Noor Jarbou has never visited her dad’s home town, but family would feed her stories about life there.
“My dad used to tell us all about his home and he’d describe each corner, so I’m Palestinian by blood,” Ms Jarbou said.
“I only just got my Australian passport, so I’m willing. I would love to go there, but I’m not sure how can I see and meet Israeli Army. But I need to. I need to smell the ground.”
Her father is from Haifa, where in 1948 a Jewish paramilitary displaced Palestinians from territory now part of Israel.
More than 700,000 Palestinians fled or were expelled in events they refer to as Al-Nakba, Arabic for ”The Catastrophe”.
The events sparked an ongoing refugee crisis and Palestinians traditionally commemorate them on 15 May as Nakba Day.
“I have brothers and uncles and cousins all over the world because they have been brutally uprooted from their land,” Ms Jarbou said.
She spoke to about 50 supporters at the Crown Street Mall amphitheatre last weekend to mark Nakba Day’s 75th anniversary.
She said her father, who was only six at the time, made a deadly barefoot journey across mountains to neighbouring Jordan.
“It’s really massive that a six-year-old could capture the exact image of what happened that day when they had to flee and leave everything behind,” Ms Jarbou said.
“My dad, as little and quite terrified as he was, he asked his mum, ‘Are we going to meet God?’ My dad lost his two younger brothers at [the] age of four and six months because of this unbearable journey.
“My dad passed away having a dream of seeing his homeland once more, as [did] my grandparents, but none of them got that chance. “[Joining the rally] is the least that I can do for my people.”
Wollongong Lord Mayor Gordon Bradbery, who also addressed the gathering, said the ongoing conflict, although in the Middle East, still affected people in Wollongong.
“It’s about justice,” Cr Bradbery said.
“We can all be implicated in some respects if we ignore what’s going on in the world. And whether it be the Palestinian situation or the Kurdish situation or even the Aboriginal situation and the need for a Voice, these are all issues about the betterment of the wellbeing of humanity.
“When one hurts, I also hurt.”
Ms Jarbou told the crowd she was not only there to tell an “old story of my family”.
“The sad reality is that our story keeps happening to almost every Palestinian family for the past 75 years, whose only guilt is that they were born Palestinian on their land,” she said.
“Peace can’t come with unfairness and injustice.”
Israel occupied Palestinian territories known as the West Bank and Gaza in 1967 after the Third Arab-Israeli War.

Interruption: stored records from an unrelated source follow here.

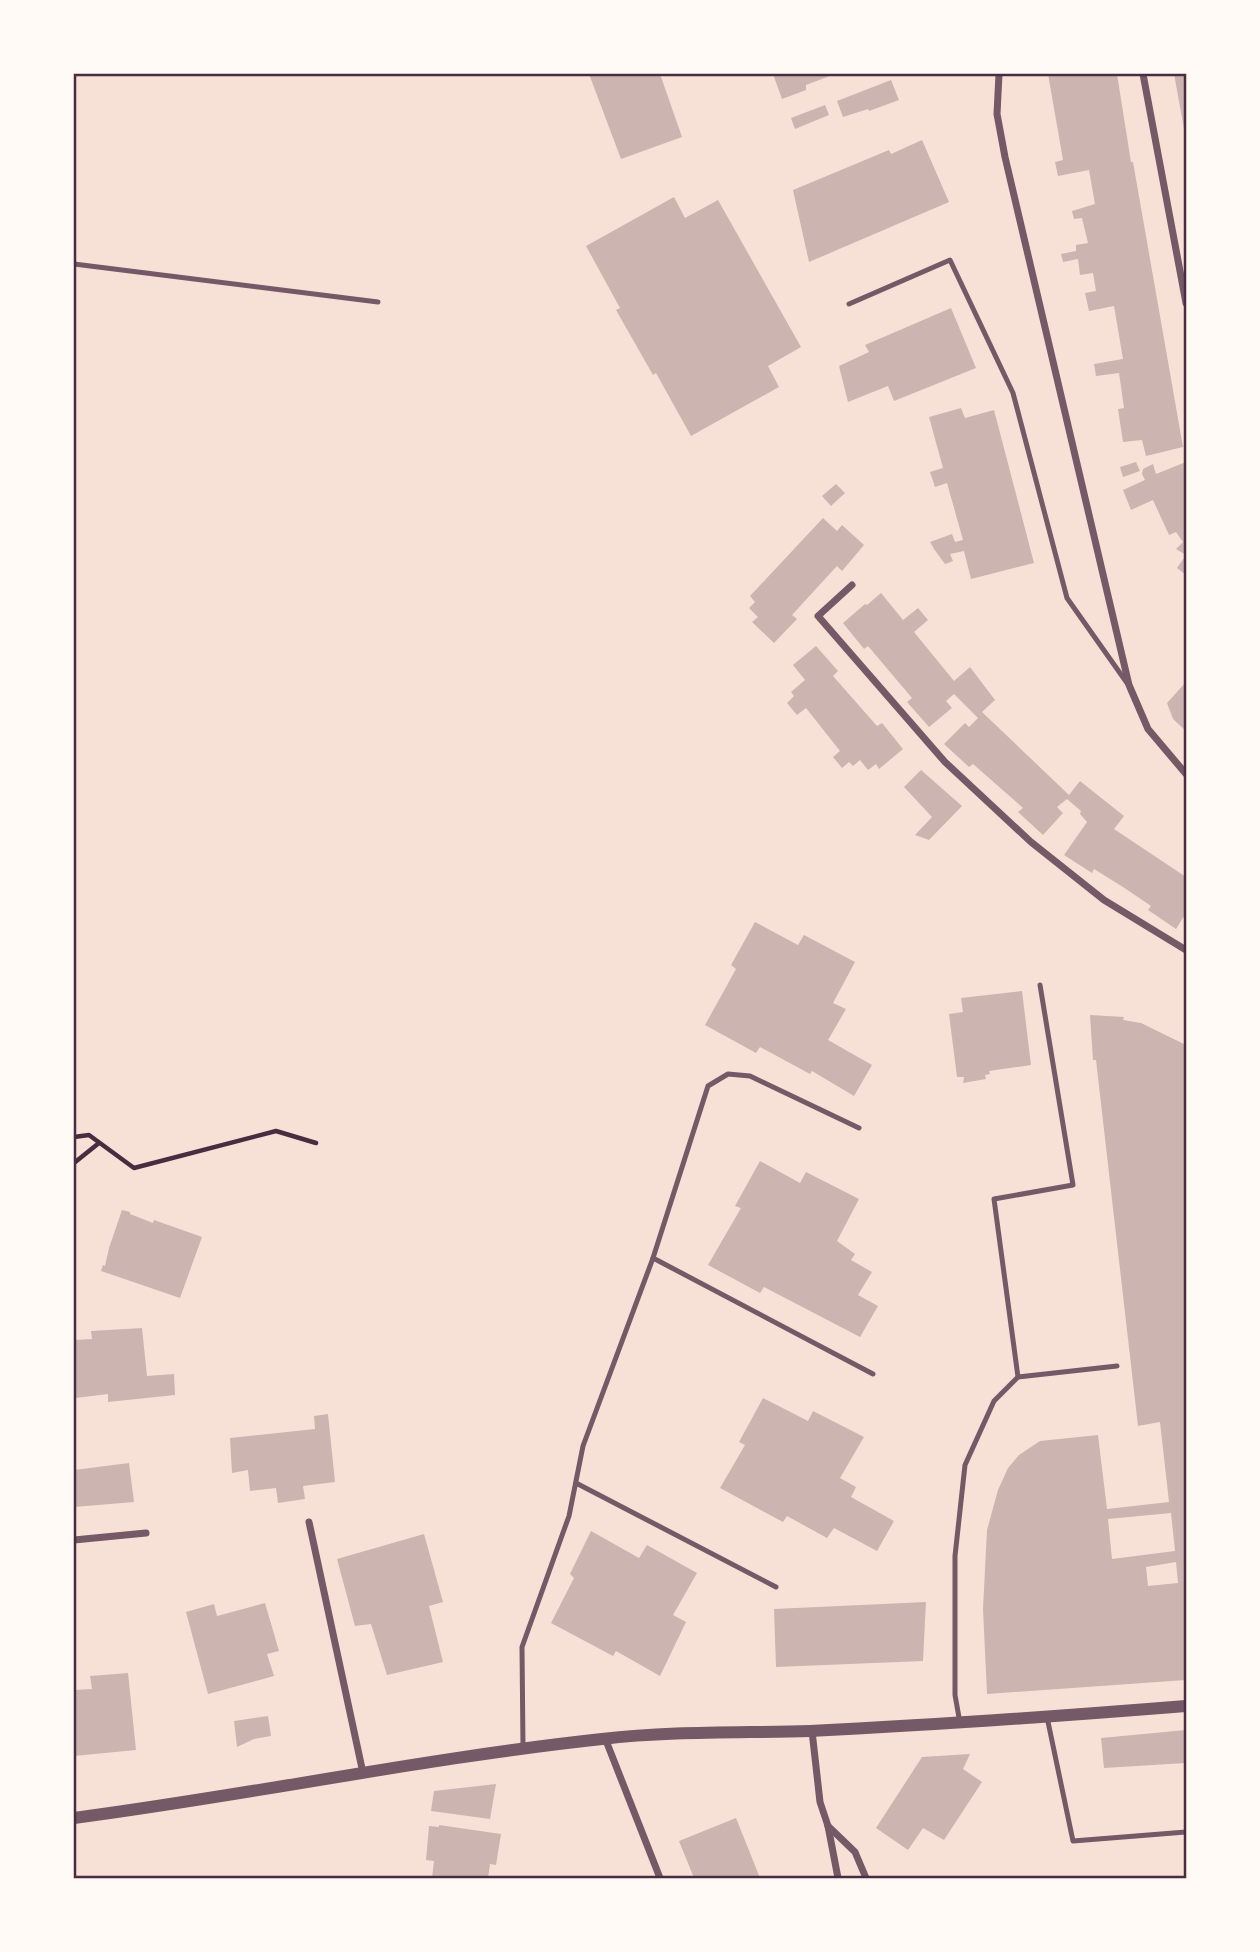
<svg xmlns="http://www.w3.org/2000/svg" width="1260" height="1952" font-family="'PT Sans',sans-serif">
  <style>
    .building { fill: #ccb4b1; fill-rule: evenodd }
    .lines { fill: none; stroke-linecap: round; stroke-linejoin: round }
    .path { stroke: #4a2c40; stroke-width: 4.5 }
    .service { stroke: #755966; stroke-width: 5 }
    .minor { stroke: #755966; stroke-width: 7 }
    .tertiary { stroke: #755966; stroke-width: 12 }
    .neatline { fill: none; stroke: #4a2c40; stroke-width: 2.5 }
  </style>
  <rect width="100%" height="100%" fill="#f7e1d7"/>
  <!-- building -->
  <g class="building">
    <path d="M589,74h71l22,63 -61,22z"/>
    <path d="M773,74h62l-29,11v5l-24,9z"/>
    <path d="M1048,74h69l14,88h2l50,285 -37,9 -4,-16 -19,2 -5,-33 6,-1 -5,-35 -23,3 -2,-12 29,-5 -9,-53 -25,5 -4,-18 11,-2 -3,-18 -13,2 -2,-16 -15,3 -2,-8 15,-3v-6l12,-2 -6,-25 -8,1 -2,-8 23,-7 -6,-34 -31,6 -3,-14 8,-2z"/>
    <path d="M1174,74h12v60h-1z"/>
    <path d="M891,80l8,20 -30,11 -1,-2 -25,8 -6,-16z"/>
    <path d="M825,105l4,10 -34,14 -4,-11z"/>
    <path d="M922,140l27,62 -140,60 -16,-72 96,-40 2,4z"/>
    <path d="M674,197l11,21 33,-18 83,147 -33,19 11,21 -88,49 -35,-63 -3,2 -37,-65 4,-2 -34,-62z"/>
    <path d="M951,308l25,60 -82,33 -6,-15 -40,16 -9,-36 30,-14 -4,-7z"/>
    <path d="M961,408l4,10 29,-8 40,153 -63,16 -7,-28 -14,3 3,7 -8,3 -11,-15 -4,-7 22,-8 3,8 8,-2 -16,-57 -12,4 -5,-15 13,-4 -14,-51z"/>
    <path d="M1136,462l4,9 -17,6 -3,-10z"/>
    <path d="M1186,462v113l-9,-7 9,-13 -10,-6 7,-7 -7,-10 -7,3 -16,-35 -22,10 -8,-20 22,-10 -3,-6 1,-5 10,-5 3,10z"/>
    <path d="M836,484l9,9 -14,13 -9,-10z"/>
    <path d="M823,518l14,13 5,-6 22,20 -22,26 -5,-5 -23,25 -22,24 5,4 -23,24 -22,-21 6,-5 -9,-9 6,-6 -5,-6z"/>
    <path d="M881,593l22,27 15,-12 10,12 -14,12 40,49 16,-14 25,33 -13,12 87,83 11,-14 44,35 -10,13 72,48 -1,21 1,15 -10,16 -28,-19 3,-4 -28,-19 -29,-18 -2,4 -28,-18 23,-33 -7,-8 1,-3 -14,-12 -10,8 6,6 -20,22 -25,-23 5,-4 -50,-44 -4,3 -25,-23 21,-21 4,4 9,-9 -24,-24 -8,7 6,7 -23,19 -22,-25 5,-4 -44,-52 -4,3 -21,-26 22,-19 2,1z"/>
    <path d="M816,646l22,25 -5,5 44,50 5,-3 21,26 -24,20 -3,-5 -8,6 -8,-10 -7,6 -4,-4 -7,6 -9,-11 7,-6 -34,-43 -9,7 -10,-12 7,-7 -3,-4 14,-12 -12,-15z"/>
    <path d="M1186,682v49l-13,-12 -6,-16z"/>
    <path d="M921,770l41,36 -33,34 -14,-5 17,-18 -28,-30z"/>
    <path d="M755,922l43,23 6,-10 51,27 -22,41 13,6 -18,31 44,25 -18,31 -42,-25 -2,3 -50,-27 -4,6 -51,-28 31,-56 -5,-4z"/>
    <path d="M1022,991l9,74 -42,6 1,3 -5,1 1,4 -23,4 1,-6h-7l-8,-63 14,-2 -2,-14z"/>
    <path d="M1090,1015l34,2 -1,3 18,3 45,22v635l-199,14 -4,-85 4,-79 11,-40 10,-22 11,-13 21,-14 58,-6 9,74 62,-7 -9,-80 -22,4 -42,-366h-3zM1171,1513l4,38 -63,8 -4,-40zM1176,1562l2,21 -30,3 -2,-19z"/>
    <path d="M760,1161l40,22 6,-11 53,27 -22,42 18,13 -4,6 21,12 -14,23 20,11 -18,31 -96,-50 -4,6 -52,-28 33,-57 -6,-2z"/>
    <path d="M122,1210l8,2v2l23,9 1,-3 48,17 -22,61 -79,-27 2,-6 2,1 4,-18z"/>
    <path d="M142,1328l5,48 27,-2 1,21 -67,7v-8l-32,4 -2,-58 18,-1 -1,-8z"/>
    <path d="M763,1398l45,23 5,-10 51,26 -24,41 16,9 -5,10 43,24 -17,30 -43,-23 -7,10 -40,-22 -4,6 -63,-34 25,-43 -6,-3z"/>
    <path d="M328,1414l7,68 -32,4 2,13 -27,4 -2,-15 -26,3 -2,-21 -16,3 -2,-35 85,-9 -1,-13z"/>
    <path d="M129,1463l5,39 -60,5v-37z"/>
    <path d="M591,1531l48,27 8,-13 50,28 -24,42 13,7 -26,54 -44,-25 -3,5 -62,-33 23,-45 -4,-4z"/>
    <path d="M424,1534l19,68 -14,4 14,56 -56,13 -16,-51 -16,2 -18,-67z"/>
    <path d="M926,1602l-3,59 -147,6 -2,-58z"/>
    <path d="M265,1603l14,48 -12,3 7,22 -66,18 -22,-82 28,-8 3,12z"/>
    <path d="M128,1673l8,77 -62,6v-66l18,-1 -2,-13z"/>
    <path d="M268,1716l3,20 -17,3 -17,8 -3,-26z"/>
    <path d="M1186,1730v33l-82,5 -3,-30z"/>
    <path d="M970,1754l-7,15 19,13 -38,58 -21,-12 -15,22 -32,-22 46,-71z"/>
    <path d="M496,1784l-6,35 -59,-8 3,-20z"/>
    <path d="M736,1818l24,60h-66l-15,-37z"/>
    <path d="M439,1825l62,9 -5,31 -6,-1 -2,14h-56l2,-17 -8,-1 3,-34 10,1z"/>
  </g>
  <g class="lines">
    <!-- path -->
    <g class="path">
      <path d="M74,1137l15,-2 45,33 142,-37 40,12"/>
      <path d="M74,1163l25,-20"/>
    </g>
    <!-- service -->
    <g class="service">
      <path d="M74,264l304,38"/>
      <path d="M849,304l101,-44 63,133 54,205 60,85"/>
      <path d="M653,1258l220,116"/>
      <path d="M1018,1377l99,-11"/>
      <path d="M576,1483l200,104"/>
      <path d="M1047,1717l26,124 113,-9"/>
      <path d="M960,1723l-5,-28v-139l10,-91 29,-64 24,-24 -24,-178 79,-14 -33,-200"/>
      <path d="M523,1747l-1,-100 47,-131 14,-70 70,-188 55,-172 20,-12 22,2 109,52"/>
    </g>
    <!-- minor -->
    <g class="minor">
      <path d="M999,74l-2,40 8,43 124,528 19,44 38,45"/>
      <path d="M1143,74l43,229"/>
      <path d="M852,585l-34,31 127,146 86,80 73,58 82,50"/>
      <path d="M309,1522l54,251"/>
      <path d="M74,1540l72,-7"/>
      <path d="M812,1731l8,71 8,24 10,52"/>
      <path d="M605,1738l55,140"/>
      <path d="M828,1826l27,26 11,26"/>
    </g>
    <!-- tertiary -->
    <path class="tertiary" d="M74,1818c176,-23 351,-60 528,-79 69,-8 139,-6 208,-8 126,-6 251,-15 376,-25"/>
  </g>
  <!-- border -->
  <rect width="1260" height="1952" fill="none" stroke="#fffaf5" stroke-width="150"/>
  <rect x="75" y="75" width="1110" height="1802" class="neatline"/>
</svg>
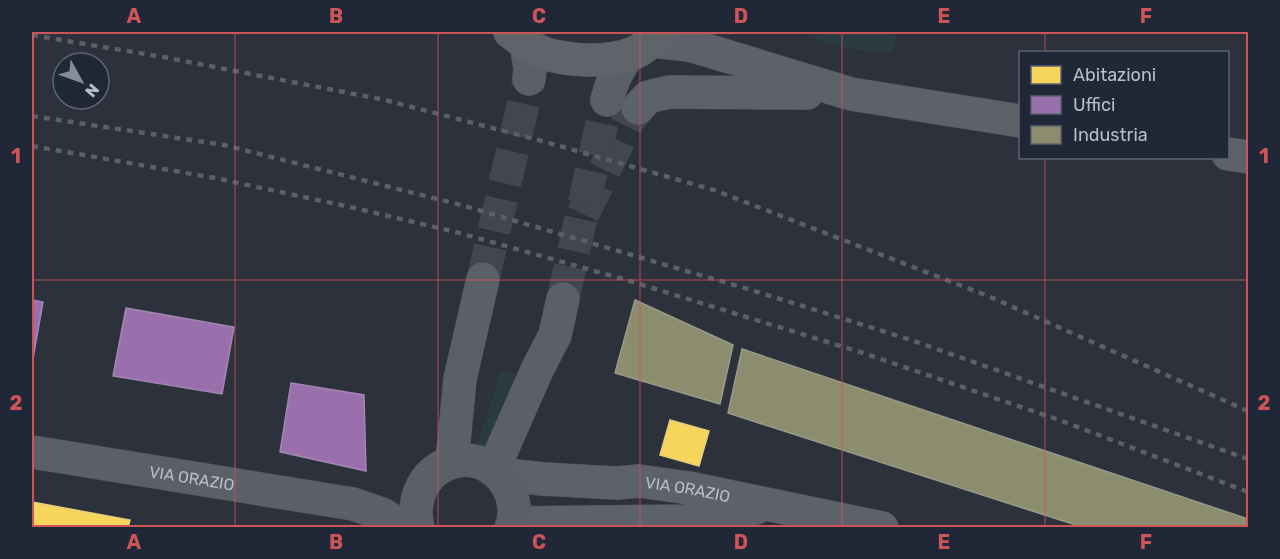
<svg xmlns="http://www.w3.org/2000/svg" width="1280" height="559" font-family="Rubik,sans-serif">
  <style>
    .green { fill: #2a3b41 }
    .homes { fill: #f6d55c; stroke: #e3ce7d; stroke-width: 1.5 }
    .offices { fill: #9970ab; stroke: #a287b5; stroke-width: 1.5 }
    .industry { fill: #8c8c6e; stroke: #999b8a; stroke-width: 1.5 }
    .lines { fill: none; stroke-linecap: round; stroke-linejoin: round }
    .tertiary-tunnel { stroke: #424651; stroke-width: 33; stroke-dasharray: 33 16; stroke-linecap: butt }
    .secondary-tunnel { stroke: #424651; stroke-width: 33; stroke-dasharray: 33 16; stroke-linecap: butt }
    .minor-casing { stroke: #4b4e55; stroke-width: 34 }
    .tertiary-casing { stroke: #4b4e55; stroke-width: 34 }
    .secondary-casing { stroke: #4b4e55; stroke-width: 34 }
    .primary-casing { stroke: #4b4e58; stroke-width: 34 }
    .minor { stroke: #5d6169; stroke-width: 33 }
    .tertiary { stroke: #5d6169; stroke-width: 33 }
    .secondary { stroke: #5b5f67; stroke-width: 33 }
    .primary { stroke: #5f636a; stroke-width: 33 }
    .rail { stroke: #5b5f66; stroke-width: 4.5; stroke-dasharray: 6 6; stroke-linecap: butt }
    .grid { fill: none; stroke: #cd5559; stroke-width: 1.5; stroke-opacity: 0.55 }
    .labels { text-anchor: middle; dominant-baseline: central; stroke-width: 6; stroke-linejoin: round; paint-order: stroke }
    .street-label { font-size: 16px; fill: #b8bdcb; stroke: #202736 }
    .neatline { fill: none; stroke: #cd5559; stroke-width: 2 }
    .grid-label { font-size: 20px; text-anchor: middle; font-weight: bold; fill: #cd5559 }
  </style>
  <rect width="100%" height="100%" fill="#2d313b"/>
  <path class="green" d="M800 32H899L890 54C860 50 826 47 800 32Z
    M501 370 519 375 488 450 477 446Z"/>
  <path class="homes" d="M670 420 709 431 699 466 660 455Z
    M32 502 130 520 128 528H32Z"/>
  <path class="offices" d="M32 300 43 302 32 364Z
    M126 308 234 327 222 394 113 376Z
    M291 383 364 395 366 471 280 452Z"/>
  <path class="industry" d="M635 300 733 345 720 404 615 373Z
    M742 349 1248 519V528H1085L728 413Z"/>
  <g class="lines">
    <path class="tertiary-tunnel" d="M583 214 629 120 638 108"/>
    <path class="secondary-tunnel" d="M483 279 529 79
      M563 299 607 100"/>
    <defs>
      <g id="minor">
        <path id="s1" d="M499 474 543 479 617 483 639 481 689 488 882 528"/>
        <path d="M513 523 685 521 756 508"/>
      </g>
      <path id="tertiary" d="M652 41 688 45 703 49 851 94 1020 121
        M638 108 648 97 669 92 807 93
        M1228 154 1248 157"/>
      <g id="secondary">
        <path d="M526 44 530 68 529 79"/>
        <path d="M607 100C611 82 618 69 628 55"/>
        <path id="s2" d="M32 452 353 504 382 514 404 528"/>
        <path d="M452 462 460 379 483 279"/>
        <path d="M493 470 537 370 555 335 563 299"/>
        <path d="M418 528C403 466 478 434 508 487 515 499 516 515 511 528"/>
      </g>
      <path id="primary" d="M510 32C521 40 533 50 546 54 571 61 607 63 631 54 643 50 652 41 661 32"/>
    </defs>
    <use href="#minor" class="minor-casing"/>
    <use href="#tertiary" class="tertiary-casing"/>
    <use href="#secondary" class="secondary-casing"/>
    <use href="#primary" class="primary-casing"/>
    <use href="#minor" class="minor"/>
    <use href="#tertiary" class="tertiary"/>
    <use href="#secondary" class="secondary"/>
    <use href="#primary" class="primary"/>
    <path class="rail" d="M32 35 163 57 385 100 542 141 714 190 988 296 1248 411
      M32 116 224 145 461 205 748 289 908 339 1248 459
      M32 146 215 178 350 207 456 232 623 279 860 352 1062 421 1248 492"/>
  </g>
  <path class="grid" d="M235 32V528M438 32V528M640 32V528M842 32V528M1045 32V52M1045 158V528M32 280H1248"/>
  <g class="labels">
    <g class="street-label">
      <text stroke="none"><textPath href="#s2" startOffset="162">VIA ORAZIO</textPath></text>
      <text stroke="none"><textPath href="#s1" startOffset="190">VIA ORAZIO</textPath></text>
    </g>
  </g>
  <rect width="1280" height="559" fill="none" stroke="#202736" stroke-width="66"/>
  <rect x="1019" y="51" width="210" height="108" fill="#202736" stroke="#5d6372" stroke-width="1.5"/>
  <rect x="1031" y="66" width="30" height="18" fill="#f6d55c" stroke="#5d6372" stroke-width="1.5"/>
  <text x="1073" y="81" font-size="18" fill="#b8bdcb">Abitazioni</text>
  <rect x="1031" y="96" width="30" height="18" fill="#9970ab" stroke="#5d6372" stroke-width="1.5"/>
  <text x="1073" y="111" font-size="18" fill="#b8bdcb">Uffici</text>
  <rect x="1031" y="126" width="30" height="18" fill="#8c8c6e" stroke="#5d6372" stroke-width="1.5"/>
  <text x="1073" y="141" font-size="18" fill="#b8bdcb">Industria</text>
  <g transform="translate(81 81) rotate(130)"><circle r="28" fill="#202736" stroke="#5d6372" stroke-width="1.5"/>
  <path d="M0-4.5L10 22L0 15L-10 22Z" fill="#878c99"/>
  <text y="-9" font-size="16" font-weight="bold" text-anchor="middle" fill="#b8bdcb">N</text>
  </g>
  <rect x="33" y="33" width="1214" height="493" class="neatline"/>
  <g class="grid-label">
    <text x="134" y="23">A</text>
    <text x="336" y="23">B</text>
    <text x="539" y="23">C</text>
    <text x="741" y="23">D</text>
    <text x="944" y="23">E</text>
    <text x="1146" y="23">F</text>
    <text x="16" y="163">1</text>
    <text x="1264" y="163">1</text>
    <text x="16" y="410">2</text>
    <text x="1264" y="410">2</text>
    <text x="134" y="549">A</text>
    <text x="336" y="549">B</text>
    <text x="539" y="549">C</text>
    <text x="741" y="549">D</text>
    <text x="944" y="549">E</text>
    <text x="1146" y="549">F</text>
  </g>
</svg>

Israeli settlements have since expanded in the West Bank, which the UN warned threatens the area’s viability as part of a future Palestinian state.
The territory is now divided under a patchwork of Israeli and Palestinian governance. The UN’s 1947 Partition Plan allotted Israel 56 per cent of land in what was then called Mandatory Palestine, the other part going towards a separate Arab state. However, Israeli paramilitaries captured territory outside the allocation, securing nearly 80 per cent before Israel declared independence in May 1948.
The UN has registered about 5.9 million Palestinians living as refugees, including descendants of people displaced from former Mandatory Palestine.